Each class will have two students selected to manage the day’s notebook page. By the next class, the page for that day’s class should contain:

  • Warm-Up and solutions
  • definitions and explanations of concepts discussed during class
  • 4 – 6 practice problems and solutions
  • class handouts
  • questions or ideas that we didn’t get to during class

Grading for this element of the course is binary (Meets/Does Not Meet Expectations) but is also ongoing throughout the semester, so I can give students feedback on their day’s notes and ask for it to be updated/improved.

Since we’ve had a few days of class before students are getting control of the notebook, I’ve made the notes at the beginning so students can see what I’m looking for. Students have also suggested that they could add links to resources they find online that they find helpful, and I’m all for this.
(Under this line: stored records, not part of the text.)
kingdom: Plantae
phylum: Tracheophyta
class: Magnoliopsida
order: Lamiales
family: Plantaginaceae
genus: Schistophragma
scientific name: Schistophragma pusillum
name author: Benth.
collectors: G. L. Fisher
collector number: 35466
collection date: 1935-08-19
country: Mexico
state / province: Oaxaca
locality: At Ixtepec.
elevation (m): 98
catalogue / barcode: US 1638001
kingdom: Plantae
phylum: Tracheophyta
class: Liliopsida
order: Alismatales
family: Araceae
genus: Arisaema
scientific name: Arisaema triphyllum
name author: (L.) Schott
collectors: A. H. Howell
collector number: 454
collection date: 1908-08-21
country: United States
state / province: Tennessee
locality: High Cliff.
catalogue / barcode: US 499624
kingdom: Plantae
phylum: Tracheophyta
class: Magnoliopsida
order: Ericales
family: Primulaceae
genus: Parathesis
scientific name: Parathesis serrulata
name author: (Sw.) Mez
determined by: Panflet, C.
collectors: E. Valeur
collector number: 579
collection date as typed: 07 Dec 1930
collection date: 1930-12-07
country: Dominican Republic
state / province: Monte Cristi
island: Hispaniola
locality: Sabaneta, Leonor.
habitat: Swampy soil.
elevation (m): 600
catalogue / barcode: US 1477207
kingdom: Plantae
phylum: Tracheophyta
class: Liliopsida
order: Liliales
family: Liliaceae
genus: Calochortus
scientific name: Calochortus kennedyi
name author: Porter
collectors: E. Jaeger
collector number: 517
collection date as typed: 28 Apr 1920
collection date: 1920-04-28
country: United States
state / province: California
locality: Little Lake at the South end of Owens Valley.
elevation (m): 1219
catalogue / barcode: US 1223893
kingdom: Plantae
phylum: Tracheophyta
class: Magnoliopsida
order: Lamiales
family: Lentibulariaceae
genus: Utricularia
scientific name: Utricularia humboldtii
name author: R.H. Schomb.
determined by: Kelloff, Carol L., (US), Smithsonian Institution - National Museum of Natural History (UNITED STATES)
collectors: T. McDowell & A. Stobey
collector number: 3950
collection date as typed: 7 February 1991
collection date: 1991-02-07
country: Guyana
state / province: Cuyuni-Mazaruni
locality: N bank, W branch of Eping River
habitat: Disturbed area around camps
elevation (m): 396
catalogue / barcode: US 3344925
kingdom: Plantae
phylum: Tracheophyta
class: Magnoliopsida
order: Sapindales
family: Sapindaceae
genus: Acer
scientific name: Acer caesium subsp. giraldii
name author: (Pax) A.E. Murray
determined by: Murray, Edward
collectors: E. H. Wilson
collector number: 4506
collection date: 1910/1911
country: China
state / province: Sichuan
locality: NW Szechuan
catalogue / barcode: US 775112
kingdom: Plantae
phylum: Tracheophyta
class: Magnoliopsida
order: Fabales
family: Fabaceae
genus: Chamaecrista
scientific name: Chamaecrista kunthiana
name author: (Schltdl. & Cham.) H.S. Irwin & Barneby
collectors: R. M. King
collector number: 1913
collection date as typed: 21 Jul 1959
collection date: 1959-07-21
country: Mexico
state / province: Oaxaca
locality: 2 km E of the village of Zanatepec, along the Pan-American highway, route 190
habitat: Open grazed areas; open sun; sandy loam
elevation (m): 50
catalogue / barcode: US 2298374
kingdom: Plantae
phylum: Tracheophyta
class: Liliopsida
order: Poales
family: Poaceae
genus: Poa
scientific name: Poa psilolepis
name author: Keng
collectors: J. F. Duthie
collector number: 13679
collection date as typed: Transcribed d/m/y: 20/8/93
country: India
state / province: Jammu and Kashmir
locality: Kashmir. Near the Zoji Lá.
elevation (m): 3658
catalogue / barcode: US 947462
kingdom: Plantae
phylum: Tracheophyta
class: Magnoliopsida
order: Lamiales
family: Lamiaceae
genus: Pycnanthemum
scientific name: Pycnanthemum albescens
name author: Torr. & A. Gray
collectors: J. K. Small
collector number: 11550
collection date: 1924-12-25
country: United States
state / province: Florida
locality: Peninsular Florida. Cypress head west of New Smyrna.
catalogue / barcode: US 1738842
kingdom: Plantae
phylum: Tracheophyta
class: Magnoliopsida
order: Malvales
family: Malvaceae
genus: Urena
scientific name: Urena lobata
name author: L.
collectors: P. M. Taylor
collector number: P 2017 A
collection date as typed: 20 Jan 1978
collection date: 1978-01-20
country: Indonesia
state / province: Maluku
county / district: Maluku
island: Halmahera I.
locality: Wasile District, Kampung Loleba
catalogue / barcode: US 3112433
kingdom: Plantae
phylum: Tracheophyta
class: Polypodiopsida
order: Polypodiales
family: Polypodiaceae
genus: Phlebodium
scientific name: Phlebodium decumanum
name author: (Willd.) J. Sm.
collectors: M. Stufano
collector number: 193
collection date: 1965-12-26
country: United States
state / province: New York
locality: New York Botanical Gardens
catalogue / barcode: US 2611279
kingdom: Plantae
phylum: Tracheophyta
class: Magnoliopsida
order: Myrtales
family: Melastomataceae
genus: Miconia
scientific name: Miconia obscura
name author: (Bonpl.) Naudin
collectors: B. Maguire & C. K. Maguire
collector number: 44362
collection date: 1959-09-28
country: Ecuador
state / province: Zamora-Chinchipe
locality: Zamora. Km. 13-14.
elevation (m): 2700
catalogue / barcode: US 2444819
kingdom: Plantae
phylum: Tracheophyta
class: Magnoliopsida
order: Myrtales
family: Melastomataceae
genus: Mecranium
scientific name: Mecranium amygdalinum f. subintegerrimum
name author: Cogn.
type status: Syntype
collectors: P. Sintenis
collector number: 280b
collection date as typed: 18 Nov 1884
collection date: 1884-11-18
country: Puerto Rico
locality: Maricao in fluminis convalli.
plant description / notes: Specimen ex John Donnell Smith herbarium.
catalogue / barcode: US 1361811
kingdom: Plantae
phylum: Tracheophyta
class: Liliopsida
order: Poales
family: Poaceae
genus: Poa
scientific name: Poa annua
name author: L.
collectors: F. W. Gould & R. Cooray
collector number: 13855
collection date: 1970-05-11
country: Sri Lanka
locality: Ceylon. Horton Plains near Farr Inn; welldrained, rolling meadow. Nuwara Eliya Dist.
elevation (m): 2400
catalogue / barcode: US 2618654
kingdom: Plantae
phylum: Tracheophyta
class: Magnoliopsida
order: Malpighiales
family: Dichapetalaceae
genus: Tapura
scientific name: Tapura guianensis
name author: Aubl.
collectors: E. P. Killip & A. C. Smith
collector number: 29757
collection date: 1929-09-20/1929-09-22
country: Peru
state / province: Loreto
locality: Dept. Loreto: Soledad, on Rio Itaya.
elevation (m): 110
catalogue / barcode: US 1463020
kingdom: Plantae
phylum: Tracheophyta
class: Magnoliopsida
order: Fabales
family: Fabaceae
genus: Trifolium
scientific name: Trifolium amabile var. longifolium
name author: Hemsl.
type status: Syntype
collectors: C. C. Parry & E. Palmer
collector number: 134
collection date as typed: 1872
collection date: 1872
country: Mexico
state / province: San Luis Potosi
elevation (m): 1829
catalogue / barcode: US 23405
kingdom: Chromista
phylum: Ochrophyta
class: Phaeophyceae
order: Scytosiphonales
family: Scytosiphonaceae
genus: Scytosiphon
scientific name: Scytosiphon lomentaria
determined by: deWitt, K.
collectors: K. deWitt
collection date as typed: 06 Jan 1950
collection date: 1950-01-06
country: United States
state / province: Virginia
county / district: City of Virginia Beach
I’m sure that we will come up with more features as time goes by.

I’m just at the beginning of this, but the comments from students make it sound like they are, at least somewhat, into giving this a try. I know I’m going to be sharing things that the class puts together at the front of the room – that’s why I have a projector and the resources to do so, and those will continue to be in the notes. I’m hoping that by giving students more ownership of this entity by having all of us create it together. This doesn’t necessarily change how students are using their notebooks in class, but I think that might be something that happens as a direct consequence of shifting emphasis to an online notebook.

I’m giving this a try, and as with anything I try, I’ll do my best to share how it develops here. I’m pretty excited to see what it becomes over time.